SOURCE RECORDS:

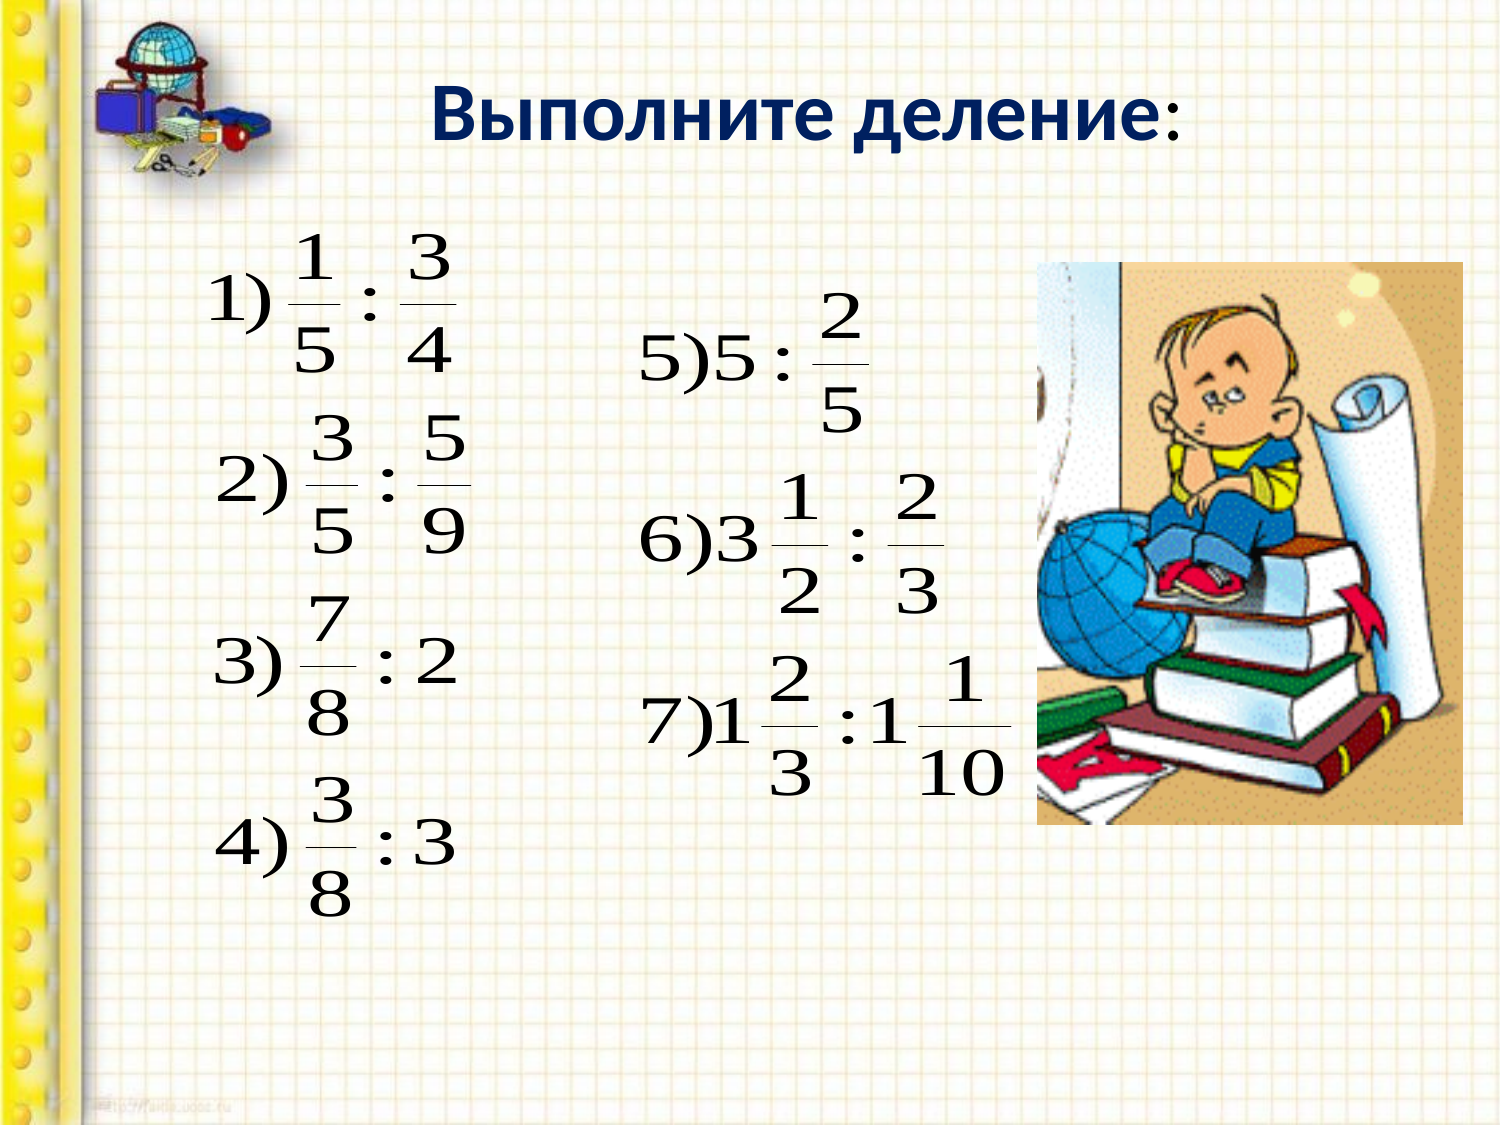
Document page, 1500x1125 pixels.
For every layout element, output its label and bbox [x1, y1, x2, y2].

text_box [624, 274, 1030, 911]
picture [0, 0, 1500, 1125]
text_box [199, 212, 488, 1035]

PROBLEM DETAILS:
Please, without any pictures, print each entry exactly.

ANSWER TO THIS EXERCISE:
Document page, 1500x1125 pixels.
For every layout element, output its label and bbox [x1, y1, x2, y2].

text_box [624, 274, 1030, 911]
picture [0, 0, 1500, 1125]
text_box [199, 212, 488, 1035]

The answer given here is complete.